"Reports of the institution's death have been greatly exaggerated," declared NICE chief executive Andrew Dillon at the FT Pharmaceutical and Biotechnology Conference in London today. Of course, it's clear from the cost-watchdog's latest spate of assessments that NICE is still going strong today.
Dillon's invocation of Twain refers to the fate of NICE post-2013, when a new value-based pricing system in the UK will necessarily change the institute's role. Lord Howe, Parliamentary Under Secretary of State in the Department of Health, recently declared that NICE's decisions on whether a new medicine should be reimbursed by the National Health Service will be "somewhat redundant". That's what prompted the death reports.

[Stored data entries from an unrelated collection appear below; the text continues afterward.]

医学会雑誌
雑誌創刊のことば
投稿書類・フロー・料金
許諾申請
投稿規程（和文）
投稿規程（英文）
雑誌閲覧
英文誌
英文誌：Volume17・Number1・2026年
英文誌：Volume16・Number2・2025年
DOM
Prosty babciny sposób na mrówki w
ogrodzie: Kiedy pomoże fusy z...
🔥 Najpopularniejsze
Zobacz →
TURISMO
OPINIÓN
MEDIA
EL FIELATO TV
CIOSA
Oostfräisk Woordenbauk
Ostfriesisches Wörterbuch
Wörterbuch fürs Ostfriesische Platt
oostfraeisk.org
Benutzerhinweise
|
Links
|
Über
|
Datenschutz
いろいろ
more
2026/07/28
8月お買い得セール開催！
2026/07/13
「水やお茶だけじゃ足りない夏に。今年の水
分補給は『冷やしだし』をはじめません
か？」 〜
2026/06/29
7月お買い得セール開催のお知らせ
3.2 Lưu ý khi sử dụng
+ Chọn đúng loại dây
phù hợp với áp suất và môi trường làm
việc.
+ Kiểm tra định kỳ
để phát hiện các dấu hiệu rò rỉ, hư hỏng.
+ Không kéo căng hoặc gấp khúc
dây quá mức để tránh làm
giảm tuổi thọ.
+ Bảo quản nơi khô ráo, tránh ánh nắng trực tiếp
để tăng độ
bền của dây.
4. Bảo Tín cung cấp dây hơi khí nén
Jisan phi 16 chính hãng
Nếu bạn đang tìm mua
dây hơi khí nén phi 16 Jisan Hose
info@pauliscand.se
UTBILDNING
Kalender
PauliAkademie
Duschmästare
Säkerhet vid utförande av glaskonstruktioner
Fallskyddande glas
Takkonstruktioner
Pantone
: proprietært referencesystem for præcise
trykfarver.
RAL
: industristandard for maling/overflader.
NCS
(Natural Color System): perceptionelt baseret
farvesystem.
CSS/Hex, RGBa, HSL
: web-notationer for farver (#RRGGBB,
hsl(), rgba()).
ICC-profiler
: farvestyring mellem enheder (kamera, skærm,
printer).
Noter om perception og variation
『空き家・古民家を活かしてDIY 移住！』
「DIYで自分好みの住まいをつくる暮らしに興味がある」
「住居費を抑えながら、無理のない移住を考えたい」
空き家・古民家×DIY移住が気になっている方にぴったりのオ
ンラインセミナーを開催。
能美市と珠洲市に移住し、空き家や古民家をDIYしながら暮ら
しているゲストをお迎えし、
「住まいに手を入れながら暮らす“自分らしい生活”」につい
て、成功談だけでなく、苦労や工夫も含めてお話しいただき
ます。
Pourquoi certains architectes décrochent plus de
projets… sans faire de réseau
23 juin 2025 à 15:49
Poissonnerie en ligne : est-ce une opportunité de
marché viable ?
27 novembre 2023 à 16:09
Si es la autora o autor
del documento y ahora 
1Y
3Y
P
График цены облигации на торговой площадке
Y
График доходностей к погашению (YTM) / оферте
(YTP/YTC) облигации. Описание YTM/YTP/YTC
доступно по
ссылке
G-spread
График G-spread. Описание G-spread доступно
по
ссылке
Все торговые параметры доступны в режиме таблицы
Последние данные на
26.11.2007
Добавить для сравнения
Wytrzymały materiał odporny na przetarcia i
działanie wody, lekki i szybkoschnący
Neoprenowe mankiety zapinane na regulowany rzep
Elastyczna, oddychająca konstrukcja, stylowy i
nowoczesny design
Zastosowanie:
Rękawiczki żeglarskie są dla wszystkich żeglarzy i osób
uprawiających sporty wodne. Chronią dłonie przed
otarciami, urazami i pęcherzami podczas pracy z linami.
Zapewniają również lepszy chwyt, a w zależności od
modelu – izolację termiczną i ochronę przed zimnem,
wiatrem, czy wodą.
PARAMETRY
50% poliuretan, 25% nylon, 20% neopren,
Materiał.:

So NICE's cost-effectiveness assessments of individual drugs, while still likely to happen, won't lead to stark 'yes' or 'no' recommendations. Instead, "we will articulate the outcome of our assessment in a way that makes clear the optimal use of the product," Dillon explained.
NICE will still express the output of its assessment in terms of cost-per-QALY (quality-adjusted life year), or in terms of a cost-per-QALY range, Dillon clarified to your blogger later. "But we will not be asked to say whether this cost-per-QALY is acceptable or not, as we do now."
Being a 'point of reference' is somewhat different to being a key decider, as NICE is now.